With no executions in nearly a decade and newly condemned men arriving each month, the nation’s largest death row has run out of room.
Warning that there is little time to lose, Gov. Jerry Brown is asking the California Legislature for $3.2 million to open nearly 100 more cells for condemned men at San Quentin State Prison. The proposed expansion would take advantage of cells made available as the state releases low-level drug offenders and thieves under a new law voters approved last year.
California’s death penalty has been the subject of a decade of litigation. One case led to a halt to executions in 2006. Another resulted in a federal judge’s ruling last July that the state’s interminably slow capital appeals system is unconstitutionally cruel. Through it all, the death row population has grown from 646 in 2006 to 751 today.

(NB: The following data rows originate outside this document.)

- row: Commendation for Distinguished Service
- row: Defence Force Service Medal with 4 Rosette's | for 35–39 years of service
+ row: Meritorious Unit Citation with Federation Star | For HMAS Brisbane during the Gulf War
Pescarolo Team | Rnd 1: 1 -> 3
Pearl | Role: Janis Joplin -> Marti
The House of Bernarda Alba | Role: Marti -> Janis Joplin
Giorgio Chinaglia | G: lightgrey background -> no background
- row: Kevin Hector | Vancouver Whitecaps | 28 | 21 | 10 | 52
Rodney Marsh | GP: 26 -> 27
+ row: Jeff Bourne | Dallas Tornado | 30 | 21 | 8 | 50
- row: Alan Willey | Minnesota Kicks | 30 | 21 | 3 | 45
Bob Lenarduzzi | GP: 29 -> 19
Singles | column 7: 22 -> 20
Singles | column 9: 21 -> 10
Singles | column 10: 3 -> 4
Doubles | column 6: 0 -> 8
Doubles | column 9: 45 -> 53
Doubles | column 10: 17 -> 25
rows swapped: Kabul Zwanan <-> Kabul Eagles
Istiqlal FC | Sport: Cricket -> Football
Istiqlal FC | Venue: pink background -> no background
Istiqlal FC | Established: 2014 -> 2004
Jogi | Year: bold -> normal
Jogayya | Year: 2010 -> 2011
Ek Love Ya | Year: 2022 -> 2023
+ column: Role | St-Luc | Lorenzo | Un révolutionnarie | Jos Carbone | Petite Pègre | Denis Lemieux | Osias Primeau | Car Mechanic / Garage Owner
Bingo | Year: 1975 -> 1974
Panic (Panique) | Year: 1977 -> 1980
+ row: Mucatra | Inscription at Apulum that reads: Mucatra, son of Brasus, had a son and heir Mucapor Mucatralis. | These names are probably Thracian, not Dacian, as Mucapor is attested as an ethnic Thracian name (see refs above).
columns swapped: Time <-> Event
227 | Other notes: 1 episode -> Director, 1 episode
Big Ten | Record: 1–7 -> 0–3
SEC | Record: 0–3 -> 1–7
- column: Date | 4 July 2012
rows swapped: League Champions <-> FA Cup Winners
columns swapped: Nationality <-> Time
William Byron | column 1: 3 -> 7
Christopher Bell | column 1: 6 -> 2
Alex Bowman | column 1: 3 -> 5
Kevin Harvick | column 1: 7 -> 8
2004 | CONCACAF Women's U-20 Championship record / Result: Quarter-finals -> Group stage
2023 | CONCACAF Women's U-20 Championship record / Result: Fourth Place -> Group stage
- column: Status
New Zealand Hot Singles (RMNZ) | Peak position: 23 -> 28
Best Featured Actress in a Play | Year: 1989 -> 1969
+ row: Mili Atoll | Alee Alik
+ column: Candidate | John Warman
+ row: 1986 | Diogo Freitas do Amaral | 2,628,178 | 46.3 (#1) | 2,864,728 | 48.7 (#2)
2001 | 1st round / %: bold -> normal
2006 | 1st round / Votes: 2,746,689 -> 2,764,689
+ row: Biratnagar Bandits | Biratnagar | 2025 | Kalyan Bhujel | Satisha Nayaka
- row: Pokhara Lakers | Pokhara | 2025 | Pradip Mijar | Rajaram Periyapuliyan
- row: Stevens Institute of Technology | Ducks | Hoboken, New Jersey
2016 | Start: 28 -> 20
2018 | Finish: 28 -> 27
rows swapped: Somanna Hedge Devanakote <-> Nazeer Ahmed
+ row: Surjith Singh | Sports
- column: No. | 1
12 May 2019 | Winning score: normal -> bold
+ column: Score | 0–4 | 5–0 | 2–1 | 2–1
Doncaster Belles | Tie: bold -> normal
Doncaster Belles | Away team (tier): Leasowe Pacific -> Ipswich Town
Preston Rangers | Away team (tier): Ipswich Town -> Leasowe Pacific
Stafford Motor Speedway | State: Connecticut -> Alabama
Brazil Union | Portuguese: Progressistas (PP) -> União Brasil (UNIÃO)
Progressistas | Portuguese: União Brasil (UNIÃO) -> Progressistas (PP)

“Until the litigation is resolved, this cost-effective proposal allows [the state corrections department] to safely house condemned inmates going forward,” corrections department spokeswoman Terry Thornton said last week.
Legislators would have to approve the governor’s funding request as part of the state’s $113-billion budget.
But critics of Brown’s handling of the state’s stalled death penalty say his proposal doesn’t address deeper problems with the California system. “This is a failure of Gov. Brown to do the things within his power to move things forward,” said Kent Scheidegger, legal director of the Criminal Justice Legal Foundation, a group that has sued California seeking to force the state to resume executions.
There are 731 men and 20 women on California’s death row. The women are housed in a maximum security unit at the Central California Women’s Facility near Chowchilla, and Brown’s proposal would not affect them.
Condemned men live at San Quentin, housed apart from other inmates in three cellblocks that Brown’s budget plans note would have overflowed already if the state last summer had not, under court order, opened a 25-cell psychiatric unit for death row inmates.
San Quentin’s death row can accommodate 715 inmates. Last week, prison officials said, 708 inmates were in those cells. Twenty-three others were scattered across the state for court hearings or held in long-term medical facilities or at prisons in other states.
The governor’s budget proposal anticipates an average of 20 new arrivals on death row yearly. He proposes putting them in 97 cells on the first two tiers of the five-tier South Block. A small portion of the funding would go to beef up security, including modifying showers so condemned inmates can be shackled as they bathe. The majority of the money would be spent to increase staff, and the expansion would begin in July.
“Based on the critical nature of the bed shortage, it is not feasible to delay the approval and implementation of this proposal,” the governor’s budget document states. If expansion is delayed, “San Quentin would not have beds to accommodate the condemned should any return from court, outside medical facilities, or if SQ receives any newly condemned inmates.”
The proposed expansion of death row is possible because California’s prison population outside of death row has fallen sharply, a result of court-ordered releases to reduce overcrowding and a measure approved by voters last fall allowing the release of some low-level felons. Meanwhile, without executions, the ranks of California’s condemned continue to swell.
State and federal courts since 2006 have barred the state from using its three-drug lethal-injection protocol. Brown in 2012 asked an advisory board to investigate a single-drug method, but none has been proposed, and the state lacks a court-approved method for executions.
The constitutionality of the state’s capital punishment system is also being challenged. A federal judge last July ruled that the appeals process is so slow that executions have become unlikely and random. Condemned inmates often wait years for lawyers to be appointed to their appeals and years more for the state Supreme Court to decide their cases. Atty. Gen. Kamala Harris is challenging the ruling in the 9th Circuit Court of Appeals. She argues that the lengthiness of the appeals process prevents capital punishment from being arbitrary.
Forty-nine inmates have died of cancer, drug overdose, suicide or other causes since the last execution, including two this month. Teofilo Medina Jr., 70, who murdered three store clerks for petty cash during a robbery spree in 1984, died of cancer March 22. Leon Cooper, 54, convicted of the 1998 rape and murder of his stepdaughter, died March 18 at a Marin County hospital. Officials have not said what caused his death.
Brown’s proposal is scheduled for a hearing in late April before a budget subcommittee led by Sen. Loni Hancock (D-Berkeley), a vocal opponent of the death penalty. This month, she and other lawmakers told a federal court that the state cannot adequately fund its capital punishment system and should abandon the effort.
But because the process continues, Hancock said in a written statement to The Times, the Legislature must pay for more death row cells.
“California is in a Catch-22 situation. We are required by the Courts to address prison overcrowding and we are required by law to provide certain minimum conditions for housing death penalty inmates,” Hancock wrote. “The Legislature can’t avoid its responsibilities in these areas, even though the courts are currently considering the constitutionality of the death penalty, and I hope will agree to end it.”